Raw records:
..........

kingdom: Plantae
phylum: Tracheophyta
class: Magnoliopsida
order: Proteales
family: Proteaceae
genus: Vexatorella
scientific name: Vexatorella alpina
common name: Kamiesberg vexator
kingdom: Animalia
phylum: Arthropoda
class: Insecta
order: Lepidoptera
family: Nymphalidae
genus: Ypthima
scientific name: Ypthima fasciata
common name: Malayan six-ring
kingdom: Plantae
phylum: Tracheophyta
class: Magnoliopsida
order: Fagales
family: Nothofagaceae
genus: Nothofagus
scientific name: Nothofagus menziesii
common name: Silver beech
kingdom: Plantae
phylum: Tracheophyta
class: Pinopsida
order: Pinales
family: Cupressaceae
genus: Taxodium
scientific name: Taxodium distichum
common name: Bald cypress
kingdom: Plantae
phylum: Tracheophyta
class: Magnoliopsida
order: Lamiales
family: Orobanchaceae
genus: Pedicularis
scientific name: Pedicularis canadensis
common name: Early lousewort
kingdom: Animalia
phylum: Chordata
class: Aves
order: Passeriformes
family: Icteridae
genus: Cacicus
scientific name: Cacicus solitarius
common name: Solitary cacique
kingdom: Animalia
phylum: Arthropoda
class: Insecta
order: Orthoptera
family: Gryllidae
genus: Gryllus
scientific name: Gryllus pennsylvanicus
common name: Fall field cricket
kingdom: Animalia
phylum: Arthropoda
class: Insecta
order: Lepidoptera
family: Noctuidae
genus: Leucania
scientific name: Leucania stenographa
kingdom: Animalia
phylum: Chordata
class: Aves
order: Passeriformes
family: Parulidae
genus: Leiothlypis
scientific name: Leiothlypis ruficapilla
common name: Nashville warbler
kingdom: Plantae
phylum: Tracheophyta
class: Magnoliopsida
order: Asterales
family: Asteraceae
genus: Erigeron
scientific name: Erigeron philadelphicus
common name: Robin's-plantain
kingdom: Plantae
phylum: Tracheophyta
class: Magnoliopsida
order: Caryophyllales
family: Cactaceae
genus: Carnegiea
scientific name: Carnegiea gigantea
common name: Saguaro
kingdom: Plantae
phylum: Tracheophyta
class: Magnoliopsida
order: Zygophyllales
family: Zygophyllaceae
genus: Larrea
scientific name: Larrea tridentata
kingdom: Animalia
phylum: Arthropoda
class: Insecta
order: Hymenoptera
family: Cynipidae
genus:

..........

● **Task directions**
Copy all of the lines above word for word, in their original order.

● **Solution**
kingdom: Plantae
phylum: Tracheophyta
class: Magnoliopsida
order: Proteales
family: Proteaceae
genus: Vexatorella
scientific name: Vexatorella alpina
common name: Kamiesberg vexator
kingdom: Animalia
phylum: Arthropoda
class: Insecta
order: Lepidoptera
family: Nymphalidae
genus: Ypthima
scientific name: Ypthima fasciata
common name: Malayan six-ring
kingdom: Plantae
phylum: Tracheophyta
class: Magnoliopsida
order: Fagales
family: Nothofagaceae
genus: Nothofagus
scientific name: Nothofagus menziesii
common name: Silver beech
kingdom: Plantae
phylum: Tracheophyta
class: Pinopsida
order: Pinales
family: Cupressaceae
genus: Taxodium
scientific name: Taxodium distichum
common name: Bald cypress
kingdom: Plantae
phylum: Tracheophyta
class: Magnoliopsida
order: Lamiales
family: Orobanchaceae
genus: Pedicularis
scientific name: Pedicularis canadensis
common name: Early lousewort
kingdom: Animalia
phylum: Chordata
class: Aves
order: Passeriformes
family: Icteridae
genus: Cacicus
scientific name: Cacicus solitarius
common name: Solitary cacique
kingdom: Animalia
phylum: Arthropoda
class: Insecta
order: Orthoptera
family: Gryllidae
genus: Gryllus
scientific name: Gryllus pennsylvanicus
common name: Fall field cricket
kingdom: Animalia
phylum: Arthropoda
class: Insecta
order: Lepidoptera
family: Noctuidae
genus: Leucania
scientific name: Leucania stenographa
kingdom: Animalia
phylum: Chordata
class: Aves
order: Passeriformes
family: Parulidae
genus: Leiothlypis
scientific name: Leiothlypis ruficapilla
common name: Nashville warbler
kingdom: Plantae
phylum: Tracheophyta
class: Magnoliopsida
order: Asterales
family: Asteraceae
genus: Erigeron
scientific name: Erigeron philadelphicus
common name: Robin's-plantain
kingdom: Plantae
phylum: Tracheophyta
class: Magnoliopsida
order: Caryophyllales
family: Cactaceae
genus: Carnegiea
scientific name: Carnegiea gigantea
common name: Saguaro
kingdom: Plantae
phylum: Tracheophyta
class: Magnoliopsida
order: Zygophyllales
family: Zygophyllaceae
genus: Larrea
scientific name: Larrea tridentata
kingdom: Animalia
phylum: Arthropoda
class: Insecta
order: Hymenoptera
family: Cynipidae
genus:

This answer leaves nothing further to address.